In many cases, folliculitis goes away on its own, although it takes time. If you have folliculitis for more than a few weeks and it doesn't get better or respond to over-the-counter treatments, go see your doctor, who can diagnose the specific cause of the folliculitis and prescribe a treatment to knock out the problem quickly. Oral and topical antibiotics are the most common fixes. If fungus is the cause, topical or oral antifungal agents are prescribed. A dermatologist can also prescribe medication to fight the mites that could be causing the problem.

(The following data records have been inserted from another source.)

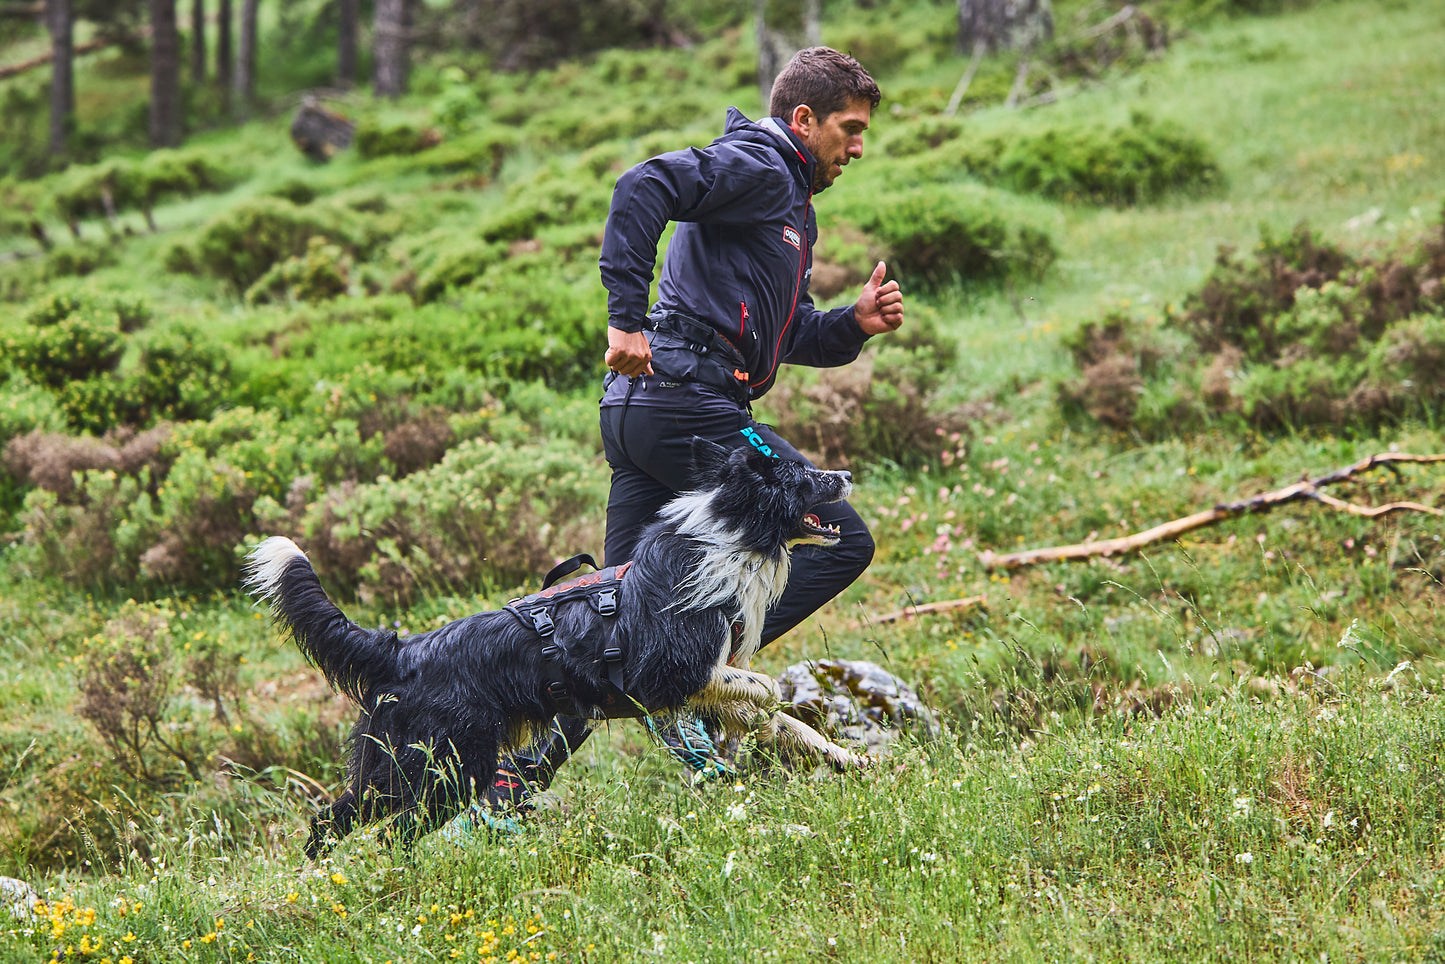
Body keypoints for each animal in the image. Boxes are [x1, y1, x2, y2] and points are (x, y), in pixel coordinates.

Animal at [245, 436, 867, 849]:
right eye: (805, 475)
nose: (846, 474)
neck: (731, 539)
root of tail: (402, 651)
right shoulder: (672, 672)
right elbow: (761, 688)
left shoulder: (710, 674)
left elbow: (786, 719)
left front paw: (856, 762)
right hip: (445, 764)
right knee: (388, 830)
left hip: (407, 765)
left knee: (338, 818)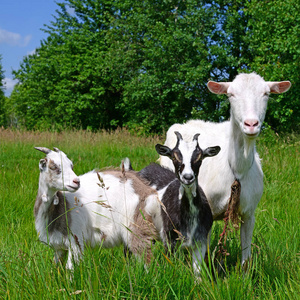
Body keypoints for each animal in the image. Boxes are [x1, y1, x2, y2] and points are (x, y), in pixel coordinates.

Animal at [161, 73, 292, 268]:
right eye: (231, 95)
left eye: (266, 94)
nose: (251, 124)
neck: (236, 170)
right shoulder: (204, 213)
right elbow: (203, 254)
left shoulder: (249, 213)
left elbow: (246, 257)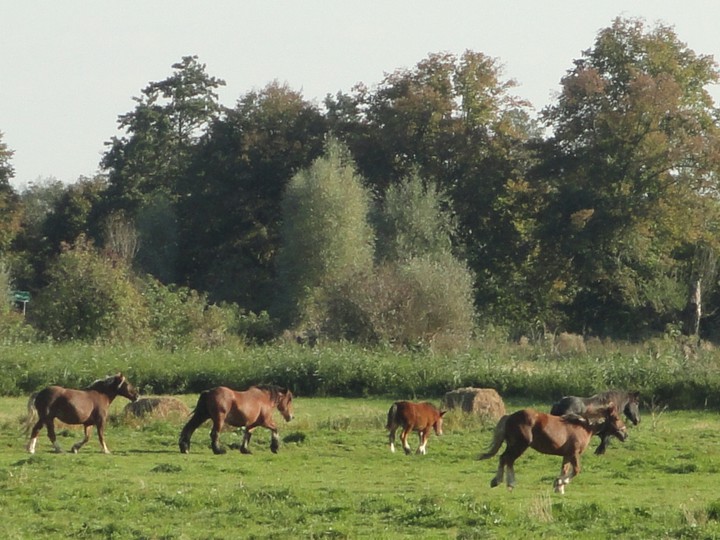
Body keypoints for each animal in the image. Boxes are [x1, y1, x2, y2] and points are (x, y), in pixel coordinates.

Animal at [480, 400, 628, 494]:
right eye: (616, 418)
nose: (625, 434)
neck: (584, 426)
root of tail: (510, 416)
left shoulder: (567, 455)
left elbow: (564, 469)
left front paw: (559, 487)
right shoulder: (574, 453)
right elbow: (576, 470)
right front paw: (560, 482)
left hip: (513, 445)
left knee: (503, 458)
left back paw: (497, 481)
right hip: (519, 445)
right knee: (508, 459)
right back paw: (508, 483)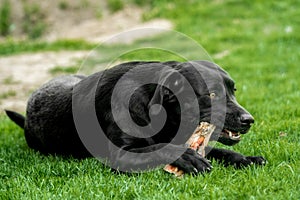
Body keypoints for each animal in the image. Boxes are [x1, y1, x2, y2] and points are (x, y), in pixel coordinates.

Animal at [5, 60, 266, 173]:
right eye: (211, 94)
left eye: (233, 90)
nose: (249, 120)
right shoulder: (121, 154)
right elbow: (159, 148)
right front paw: (188, 158)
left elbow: (222, 151)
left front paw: (245, 158)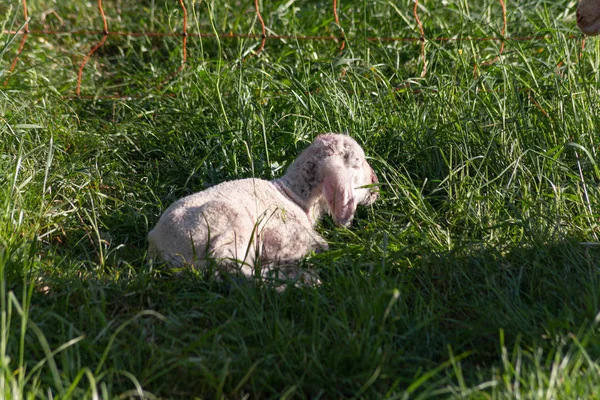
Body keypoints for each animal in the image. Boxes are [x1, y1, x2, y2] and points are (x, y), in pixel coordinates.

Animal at [148, 134, 378, 282]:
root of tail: (160, 244)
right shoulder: (281, 231)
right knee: (238, 272)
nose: (376, 184)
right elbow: (318, 244)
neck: (293, 196)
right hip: (228, 226)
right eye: (357, 162)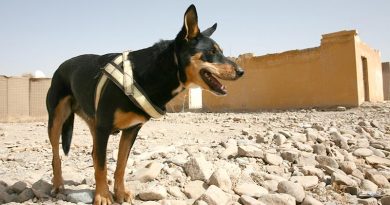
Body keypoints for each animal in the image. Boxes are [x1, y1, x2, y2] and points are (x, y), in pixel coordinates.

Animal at [46, 4, 244, 205]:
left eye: (221, 51)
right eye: (212, 52)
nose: (241, 71)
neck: (150, 73)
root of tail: (60, 66)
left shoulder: (131, 130)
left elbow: (121, 164)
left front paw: (119, 192)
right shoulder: (104, 128)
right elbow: (102, 166)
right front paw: (102, 195)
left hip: (93, 124)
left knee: (94, 153)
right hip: (56, 120)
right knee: (57, 155)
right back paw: (58, 184)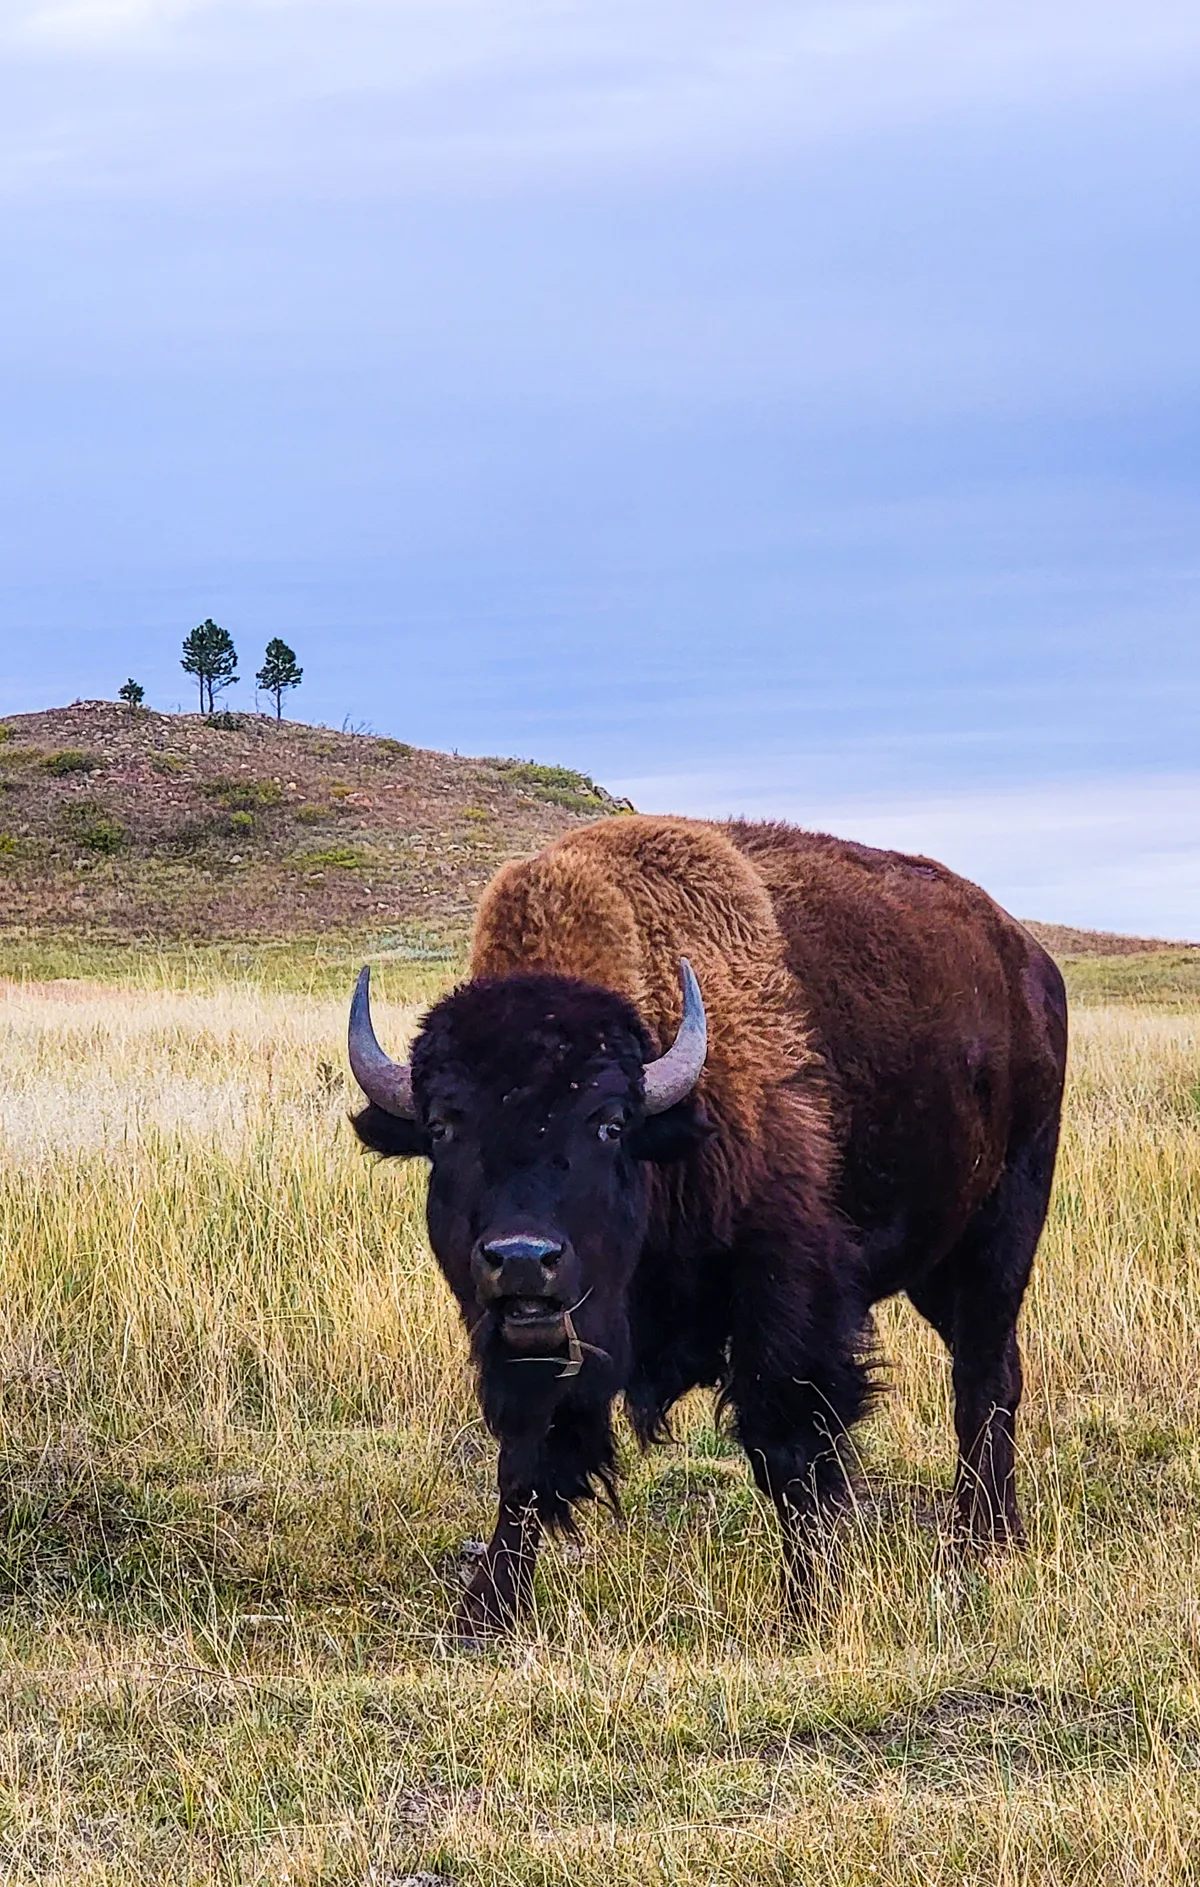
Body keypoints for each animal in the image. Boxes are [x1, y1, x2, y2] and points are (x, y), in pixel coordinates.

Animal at [349, 822, 1071, 1637]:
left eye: (609, 1122)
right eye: (442, 1127)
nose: (523, 1259)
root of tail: (1029, 963)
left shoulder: (787, 1304)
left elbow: (790, 1449)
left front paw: (807, 1609)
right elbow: (526, 1462)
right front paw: (485, 1615)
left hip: (1001, 1234)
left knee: (983, 1377)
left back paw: (982, 1542)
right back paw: (987, 1535)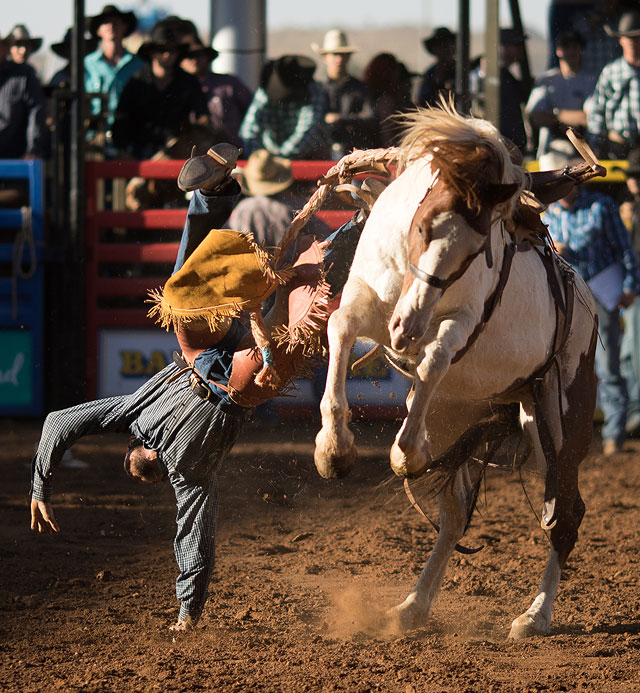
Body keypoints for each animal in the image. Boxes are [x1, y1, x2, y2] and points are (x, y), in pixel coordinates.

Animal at [316, 105, 600, 640]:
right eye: (422, 227)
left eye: (478, 250)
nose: (407, 326)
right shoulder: (365, 296)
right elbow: (340, 329)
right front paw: (334, 449)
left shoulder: (461, 322)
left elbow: (434, 360)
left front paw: (404, 452)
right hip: (459, 413)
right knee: (453, 517)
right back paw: (412, 606)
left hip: (559, 422)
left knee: (567, 512)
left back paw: (535, 615)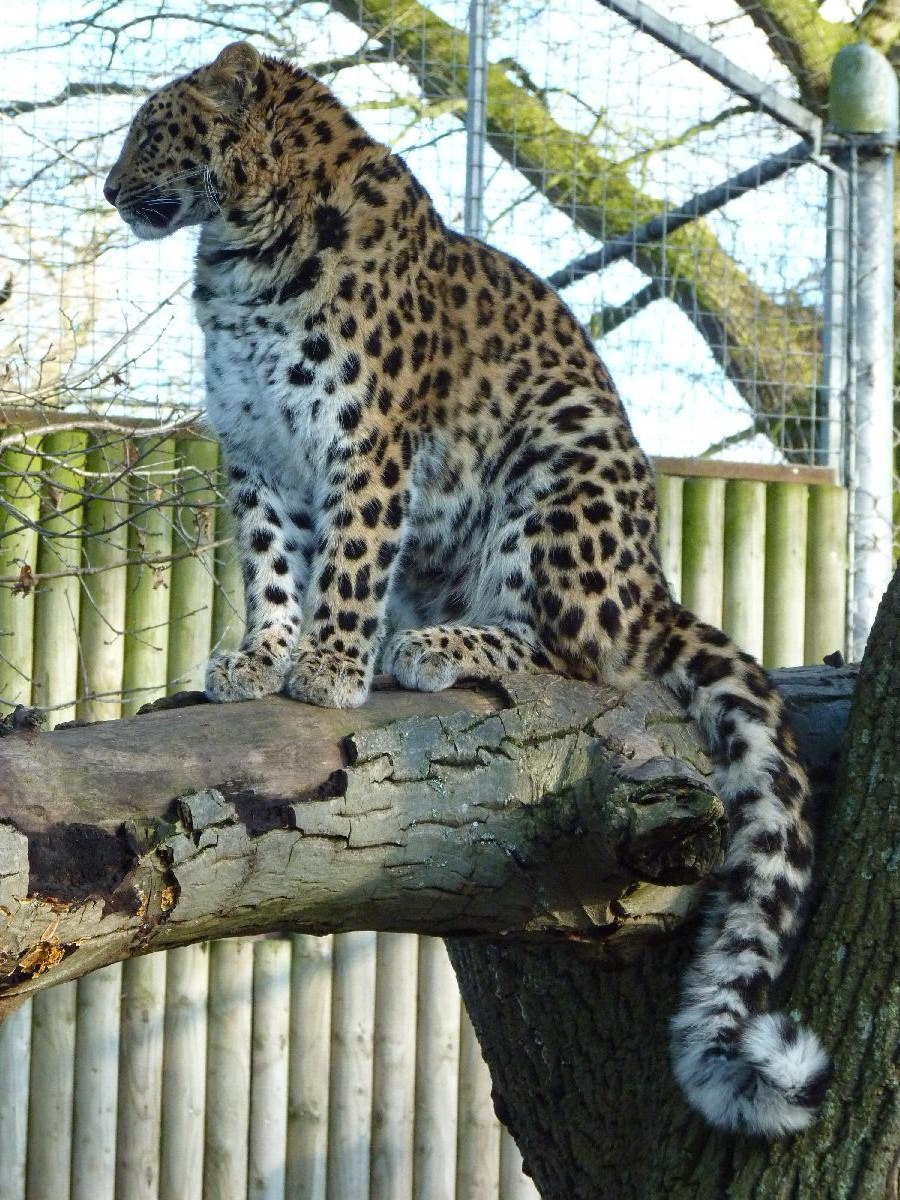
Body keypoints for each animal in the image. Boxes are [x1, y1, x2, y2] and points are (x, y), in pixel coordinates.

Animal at [105, 41, 830, 1136]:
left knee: (575, 652)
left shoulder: (368, 437)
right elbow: (272, 565)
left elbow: (351, 560)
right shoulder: (257, 452)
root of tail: (654, 585)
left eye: (153, 130)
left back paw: (437, 646)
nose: (108, 191)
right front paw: (260, 656)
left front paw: (328, 667)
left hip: (562, 458)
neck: (238, 253)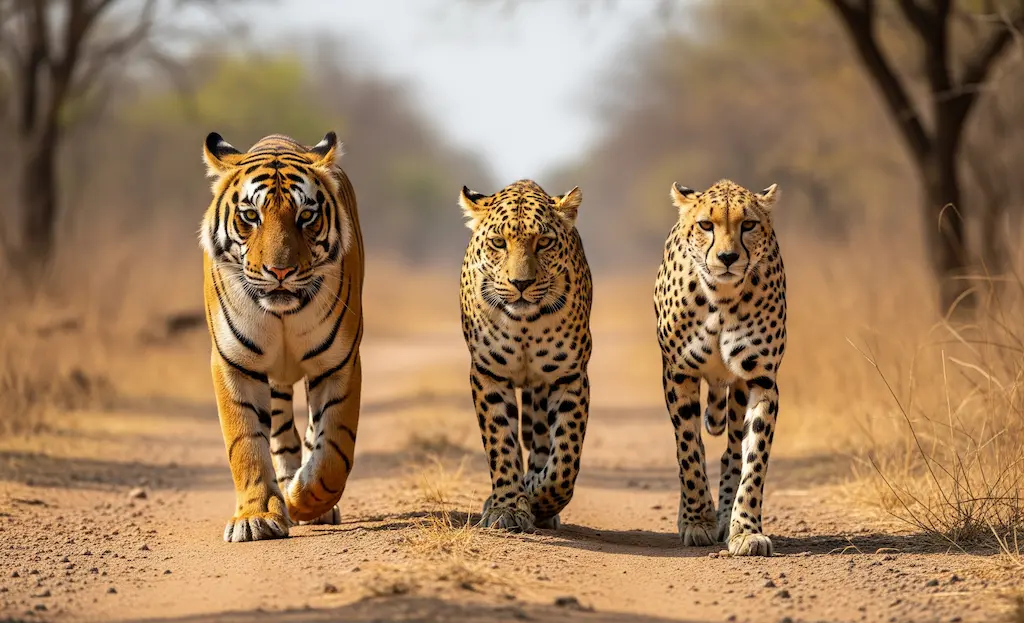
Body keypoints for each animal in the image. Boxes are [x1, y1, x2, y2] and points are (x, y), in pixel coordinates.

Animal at [200, 131, 364, 542]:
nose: (280, 271)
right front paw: (255, 518)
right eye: (250, 216)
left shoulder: (338, 364)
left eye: (306, 216)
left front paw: (302, 501)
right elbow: (245, 444)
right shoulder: (234, 363)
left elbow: (334, 450)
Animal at [458, 179, 593, 533]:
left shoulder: (568, 375)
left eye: (543, 242)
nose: (521, 283)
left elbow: (565, 460)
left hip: (541, 387)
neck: (524, 324)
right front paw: (506, 507)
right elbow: (501, 443)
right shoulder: (489, 374)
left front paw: (540, 499)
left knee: (542, 439)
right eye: (498, 243)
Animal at [653, 179, 787, 557]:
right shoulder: (678, 374)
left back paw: (726, 516)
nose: (728, 258)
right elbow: (688, 450)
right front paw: (697, 521)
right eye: (706, 225)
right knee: (696, 445)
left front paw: (744, 530)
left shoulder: (761, 379)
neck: (722, 298)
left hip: (737, 388)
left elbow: (753, 459)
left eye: (749, 225)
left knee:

Although it can be difficult to avoid getting folliculitis, keeping your skin clean and avoiding irritating skin-care products will help a lot. If you do wind up getting it, remember—hands off and don't scrub! Use gentle skin-care products, have a little patience, and if that doesn't work, see your doctor. As bad as it might seem, clear skin can be in your future!
Sources: Clinical Dermatology, 5th Edition, Mosby Elsevier, 2009, Chapters 1 and 9; Principles and Practice of Infectious Diseases, 7th Edition, Elsevier Churchill Livingstone, 2009, Chapter 90; Sauer's Manual of Skin Diseases, 49th Edition, McGraw-Hill, 2010, pages 123–124; Fitzpatrick's Dermatology in General Medicine, 7th Edition, McGraw-Hill, 2008, pages 1698–1699; and Acta Dermato-Venereologica, volume 89, 2002, pages 3–6.